Motorway canopy plan to fight traffic pollution
Highway Agency investigates covering UK roads to stop toxins entering atmosphere
Motorways and major roads could be covered by "tunnels" with "pollution-absorbing material" to reduce the amount of toxic emissions from entering the atmosphere, reports The Guardian.
Highway Agency officials are studying a system derived from a Dutch scheme that could see large canopies constructed over "the most polluted sections of road to prevent local residents breathing in noxious car fumes", the newspaper says.
Trials of a physical pollution barrier, "which initially stood at four metres high and stretched 100 metres (328ft) down the M62" between Manchester and Leeds, were carried out in 2015, says The Independent.

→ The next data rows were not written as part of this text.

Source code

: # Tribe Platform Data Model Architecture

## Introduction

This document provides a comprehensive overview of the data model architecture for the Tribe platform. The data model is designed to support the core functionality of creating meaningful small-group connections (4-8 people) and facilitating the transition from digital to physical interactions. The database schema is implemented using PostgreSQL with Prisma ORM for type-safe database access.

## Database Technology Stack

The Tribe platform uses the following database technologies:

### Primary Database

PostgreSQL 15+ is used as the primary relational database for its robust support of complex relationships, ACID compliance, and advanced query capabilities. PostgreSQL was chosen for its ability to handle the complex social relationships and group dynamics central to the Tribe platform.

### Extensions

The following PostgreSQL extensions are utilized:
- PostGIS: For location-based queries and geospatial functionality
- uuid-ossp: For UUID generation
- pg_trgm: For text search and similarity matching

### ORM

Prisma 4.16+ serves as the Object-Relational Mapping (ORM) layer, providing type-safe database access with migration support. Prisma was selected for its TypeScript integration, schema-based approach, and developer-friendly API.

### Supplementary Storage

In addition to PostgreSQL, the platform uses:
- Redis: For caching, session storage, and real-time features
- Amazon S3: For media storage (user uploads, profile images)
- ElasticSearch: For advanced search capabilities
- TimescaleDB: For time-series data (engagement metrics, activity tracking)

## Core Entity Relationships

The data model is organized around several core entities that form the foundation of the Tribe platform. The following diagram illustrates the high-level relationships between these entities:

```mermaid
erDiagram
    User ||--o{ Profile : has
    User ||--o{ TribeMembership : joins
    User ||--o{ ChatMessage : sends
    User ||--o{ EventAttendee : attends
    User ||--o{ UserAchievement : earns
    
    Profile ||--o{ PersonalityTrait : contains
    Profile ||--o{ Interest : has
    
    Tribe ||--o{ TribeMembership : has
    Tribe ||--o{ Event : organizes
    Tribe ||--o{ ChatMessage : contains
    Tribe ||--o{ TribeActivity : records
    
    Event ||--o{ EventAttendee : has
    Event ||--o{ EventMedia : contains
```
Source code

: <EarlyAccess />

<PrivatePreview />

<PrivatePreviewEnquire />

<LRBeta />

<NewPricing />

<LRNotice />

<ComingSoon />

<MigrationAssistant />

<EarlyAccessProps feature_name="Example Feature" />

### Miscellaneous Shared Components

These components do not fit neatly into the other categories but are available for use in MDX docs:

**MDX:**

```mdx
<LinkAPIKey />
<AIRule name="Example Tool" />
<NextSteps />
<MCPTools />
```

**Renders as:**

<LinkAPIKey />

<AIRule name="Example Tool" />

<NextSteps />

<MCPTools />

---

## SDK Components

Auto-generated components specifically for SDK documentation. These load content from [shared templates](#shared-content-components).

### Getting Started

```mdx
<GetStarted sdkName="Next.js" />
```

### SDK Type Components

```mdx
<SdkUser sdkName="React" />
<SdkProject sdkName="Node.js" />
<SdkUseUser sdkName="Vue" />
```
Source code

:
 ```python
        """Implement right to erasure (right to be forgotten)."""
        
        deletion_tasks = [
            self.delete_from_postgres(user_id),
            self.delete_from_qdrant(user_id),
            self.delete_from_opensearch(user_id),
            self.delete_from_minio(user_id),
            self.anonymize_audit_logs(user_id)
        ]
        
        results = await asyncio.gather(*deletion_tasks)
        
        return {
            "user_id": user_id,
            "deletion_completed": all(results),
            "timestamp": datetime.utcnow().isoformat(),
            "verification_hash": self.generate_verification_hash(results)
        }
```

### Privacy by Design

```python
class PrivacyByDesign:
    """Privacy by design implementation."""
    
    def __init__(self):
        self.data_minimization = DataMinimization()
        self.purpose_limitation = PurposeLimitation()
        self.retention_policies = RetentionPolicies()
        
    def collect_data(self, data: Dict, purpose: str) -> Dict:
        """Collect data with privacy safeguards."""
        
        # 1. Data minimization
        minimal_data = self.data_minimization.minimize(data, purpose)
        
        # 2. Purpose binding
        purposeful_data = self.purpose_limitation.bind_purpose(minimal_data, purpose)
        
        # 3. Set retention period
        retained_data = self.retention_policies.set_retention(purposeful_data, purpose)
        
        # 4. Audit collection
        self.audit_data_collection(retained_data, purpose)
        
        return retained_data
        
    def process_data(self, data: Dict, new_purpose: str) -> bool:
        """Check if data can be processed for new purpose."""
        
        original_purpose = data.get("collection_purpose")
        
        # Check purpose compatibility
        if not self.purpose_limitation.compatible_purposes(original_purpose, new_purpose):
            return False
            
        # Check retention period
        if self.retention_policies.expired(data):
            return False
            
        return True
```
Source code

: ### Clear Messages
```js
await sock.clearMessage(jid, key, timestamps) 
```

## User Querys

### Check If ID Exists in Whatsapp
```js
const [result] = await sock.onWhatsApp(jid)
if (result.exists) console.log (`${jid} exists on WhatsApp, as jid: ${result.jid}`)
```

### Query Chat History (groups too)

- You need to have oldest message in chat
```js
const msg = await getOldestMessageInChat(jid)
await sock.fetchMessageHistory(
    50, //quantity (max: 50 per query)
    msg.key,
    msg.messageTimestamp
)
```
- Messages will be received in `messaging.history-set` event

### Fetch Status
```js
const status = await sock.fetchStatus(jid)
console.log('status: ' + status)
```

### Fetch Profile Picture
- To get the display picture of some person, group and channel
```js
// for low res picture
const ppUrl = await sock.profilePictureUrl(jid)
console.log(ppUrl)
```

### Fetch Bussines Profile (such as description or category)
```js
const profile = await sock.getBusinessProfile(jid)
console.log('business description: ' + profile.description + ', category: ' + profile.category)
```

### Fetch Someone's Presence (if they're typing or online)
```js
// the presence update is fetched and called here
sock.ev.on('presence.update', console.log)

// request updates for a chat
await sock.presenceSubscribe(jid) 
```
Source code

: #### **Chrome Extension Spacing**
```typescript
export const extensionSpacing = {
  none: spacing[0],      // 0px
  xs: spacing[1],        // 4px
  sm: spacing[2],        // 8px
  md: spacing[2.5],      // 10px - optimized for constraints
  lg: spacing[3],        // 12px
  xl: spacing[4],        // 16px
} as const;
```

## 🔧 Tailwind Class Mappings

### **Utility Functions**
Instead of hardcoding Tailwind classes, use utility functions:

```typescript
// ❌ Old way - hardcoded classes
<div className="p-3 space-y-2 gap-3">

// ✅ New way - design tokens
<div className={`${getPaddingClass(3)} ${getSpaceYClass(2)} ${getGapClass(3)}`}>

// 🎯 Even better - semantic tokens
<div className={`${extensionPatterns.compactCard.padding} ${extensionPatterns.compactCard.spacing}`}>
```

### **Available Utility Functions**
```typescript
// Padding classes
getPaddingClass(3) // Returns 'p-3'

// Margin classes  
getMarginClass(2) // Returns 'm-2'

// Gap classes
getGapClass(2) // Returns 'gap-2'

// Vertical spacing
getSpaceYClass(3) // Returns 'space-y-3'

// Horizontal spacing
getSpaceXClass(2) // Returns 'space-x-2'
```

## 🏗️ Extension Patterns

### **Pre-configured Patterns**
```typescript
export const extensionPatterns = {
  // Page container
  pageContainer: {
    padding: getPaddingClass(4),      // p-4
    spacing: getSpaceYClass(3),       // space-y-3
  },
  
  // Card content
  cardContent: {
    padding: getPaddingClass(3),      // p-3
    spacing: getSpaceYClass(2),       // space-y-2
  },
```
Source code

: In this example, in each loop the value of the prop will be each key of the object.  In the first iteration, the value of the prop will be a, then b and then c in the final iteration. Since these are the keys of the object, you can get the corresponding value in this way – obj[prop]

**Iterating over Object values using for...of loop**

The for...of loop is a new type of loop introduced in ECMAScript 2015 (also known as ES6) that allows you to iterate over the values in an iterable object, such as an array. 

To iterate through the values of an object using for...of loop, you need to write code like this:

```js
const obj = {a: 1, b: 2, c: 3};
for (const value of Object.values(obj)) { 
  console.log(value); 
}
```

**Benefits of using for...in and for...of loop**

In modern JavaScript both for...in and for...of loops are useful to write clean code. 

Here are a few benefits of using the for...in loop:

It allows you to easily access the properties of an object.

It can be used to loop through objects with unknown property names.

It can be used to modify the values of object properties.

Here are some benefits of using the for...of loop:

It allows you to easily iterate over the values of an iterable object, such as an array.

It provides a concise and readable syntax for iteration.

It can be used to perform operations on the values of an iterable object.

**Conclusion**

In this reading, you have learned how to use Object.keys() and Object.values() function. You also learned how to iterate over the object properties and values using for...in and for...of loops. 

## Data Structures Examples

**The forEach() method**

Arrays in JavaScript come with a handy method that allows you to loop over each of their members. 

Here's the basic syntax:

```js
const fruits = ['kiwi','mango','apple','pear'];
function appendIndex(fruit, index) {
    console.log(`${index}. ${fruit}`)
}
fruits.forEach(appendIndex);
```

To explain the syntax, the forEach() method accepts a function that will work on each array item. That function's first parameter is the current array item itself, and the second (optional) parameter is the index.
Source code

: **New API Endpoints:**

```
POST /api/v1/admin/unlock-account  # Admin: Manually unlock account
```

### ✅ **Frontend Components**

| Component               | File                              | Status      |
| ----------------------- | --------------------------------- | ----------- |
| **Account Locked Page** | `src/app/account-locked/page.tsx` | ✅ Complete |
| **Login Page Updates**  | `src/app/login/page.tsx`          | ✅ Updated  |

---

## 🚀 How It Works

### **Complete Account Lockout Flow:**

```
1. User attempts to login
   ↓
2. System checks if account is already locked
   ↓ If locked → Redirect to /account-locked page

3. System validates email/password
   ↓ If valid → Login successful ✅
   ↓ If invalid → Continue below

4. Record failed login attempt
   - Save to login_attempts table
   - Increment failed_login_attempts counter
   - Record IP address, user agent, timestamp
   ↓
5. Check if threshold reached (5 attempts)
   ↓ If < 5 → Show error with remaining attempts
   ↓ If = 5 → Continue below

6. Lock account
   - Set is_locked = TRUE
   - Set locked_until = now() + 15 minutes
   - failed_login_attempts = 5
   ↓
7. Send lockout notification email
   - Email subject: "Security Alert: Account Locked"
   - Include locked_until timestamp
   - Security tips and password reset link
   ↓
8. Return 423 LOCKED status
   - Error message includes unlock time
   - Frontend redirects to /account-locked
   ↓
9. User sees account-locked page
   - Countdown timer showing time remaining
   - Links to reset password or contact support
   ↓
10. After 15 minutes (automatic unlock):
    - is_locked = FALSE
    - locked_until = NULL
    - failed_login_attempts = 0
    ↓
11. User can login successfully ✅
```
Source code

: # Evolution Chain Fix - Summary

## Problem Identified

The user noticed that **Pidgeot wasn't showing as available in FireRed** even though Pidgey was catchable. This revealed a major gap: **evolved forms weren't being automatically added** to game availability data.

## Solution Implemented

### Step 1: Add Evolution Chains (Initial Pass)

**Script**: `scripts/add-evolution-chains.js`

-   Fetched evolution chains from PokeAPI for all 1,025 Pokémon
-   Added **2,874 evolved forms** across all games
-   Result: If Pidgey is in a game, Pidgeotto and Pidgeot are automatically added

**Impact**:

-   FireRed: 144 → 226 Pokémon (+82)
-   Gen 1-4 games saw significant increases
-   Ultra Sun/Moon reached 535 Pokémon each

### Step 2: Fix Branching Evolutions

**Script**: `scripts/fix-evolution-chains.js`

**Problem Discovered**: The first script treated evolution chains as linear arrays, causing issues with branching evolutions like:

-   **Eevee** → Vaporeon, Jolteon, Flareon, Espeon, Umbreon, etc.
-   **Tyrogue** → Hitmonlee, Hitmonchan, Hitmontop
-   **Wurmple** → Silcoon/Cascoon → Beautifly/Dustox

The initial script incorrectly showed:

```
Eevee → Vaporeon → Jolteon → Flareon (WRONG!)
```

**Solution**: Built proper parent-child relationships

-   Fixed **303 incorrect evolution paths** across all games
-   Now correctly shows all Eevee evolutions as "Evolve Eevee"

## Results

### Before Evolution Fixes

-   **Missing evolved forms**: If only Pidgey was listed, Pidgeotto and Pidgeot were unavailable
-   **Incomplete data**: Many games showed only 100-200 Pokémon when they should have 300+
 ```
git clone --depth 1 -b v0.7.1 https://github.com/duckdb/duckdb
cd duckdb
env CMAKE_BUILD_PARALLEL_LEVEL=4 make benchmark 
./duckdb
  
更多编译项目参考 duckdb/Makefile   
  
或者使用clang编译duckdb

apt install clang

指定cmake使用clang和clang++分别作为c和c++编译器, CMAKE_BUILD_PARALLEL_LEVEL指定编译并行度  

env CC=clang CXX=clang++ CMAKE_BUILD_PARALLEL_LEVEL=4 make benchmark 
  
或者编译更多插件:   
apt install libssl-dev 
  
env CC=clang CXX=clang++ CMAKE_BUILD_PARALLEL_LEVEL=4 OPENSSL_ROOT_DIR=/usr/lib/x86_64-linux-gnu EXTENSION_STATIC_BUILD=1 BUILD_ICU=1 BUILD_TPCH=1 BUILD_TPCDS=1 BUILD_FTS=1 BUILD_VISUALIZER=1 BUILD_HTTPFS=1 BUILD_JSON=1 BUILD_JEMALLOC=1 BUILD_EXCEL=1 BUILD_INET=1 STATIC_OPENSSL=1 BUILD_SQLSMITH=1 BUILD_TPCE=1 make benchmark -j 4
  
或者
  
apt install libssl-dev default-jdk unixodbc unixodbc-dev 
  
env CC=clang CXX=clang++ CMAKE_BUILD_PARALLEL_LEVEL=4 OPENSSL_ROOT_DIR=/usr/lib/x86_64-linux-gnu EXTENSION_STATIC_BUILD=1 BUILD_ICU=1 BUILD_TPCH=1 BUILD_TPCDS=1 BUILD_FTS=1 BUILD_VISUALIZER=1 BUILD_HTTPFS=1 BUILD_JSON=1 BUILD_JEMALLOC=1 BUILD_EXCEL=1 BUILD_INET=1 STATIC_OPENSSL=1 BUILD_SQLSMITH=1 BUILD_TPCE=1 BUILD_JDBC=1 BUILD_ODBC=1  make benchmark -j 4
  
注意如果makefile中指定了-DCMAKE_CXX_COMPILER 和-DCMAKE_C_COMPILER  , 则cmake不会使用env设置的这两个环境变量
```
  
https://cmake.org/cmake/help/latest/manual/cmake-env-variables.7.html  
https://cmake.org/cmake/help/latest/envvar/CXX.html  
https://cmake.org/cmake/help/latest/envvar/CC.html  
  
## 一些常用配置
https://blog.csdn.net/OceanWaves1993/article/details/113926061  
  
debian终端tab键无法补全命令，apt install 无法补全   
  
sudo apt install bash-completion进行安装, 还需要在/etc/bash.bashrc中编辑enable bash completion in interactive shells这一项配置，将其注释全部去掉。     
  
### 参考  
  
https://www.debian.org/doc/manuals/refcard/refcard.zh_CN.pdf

"Air pollution is linked to around 40,000 premature deaths a year in the UK and transport also accounts for around a quarter of the country's greenhouse gas emissions", adds the paper. This has led to the government investing £100m into the agency "to improve air quality through to 2021".
Noxious gas emissions have also grown in recent years due to the increase in the number of diesel vehicles on the roads, says Autocar.
However, the Daily Telegraph says "diesel HGVs (heavy goods vehicles) are the biggest contributors to roadside levels of nitrogen dioxide", which "causes respiratory diseases"
Additionally, the government "plans to fund measures to cut pollution with a tax on new diesel vehicles", the newspaper says, as part of its "clean air plan" ordered from the courts last month. The plan aims "to end the sale of all conventional petrol and diesel cars by 2040."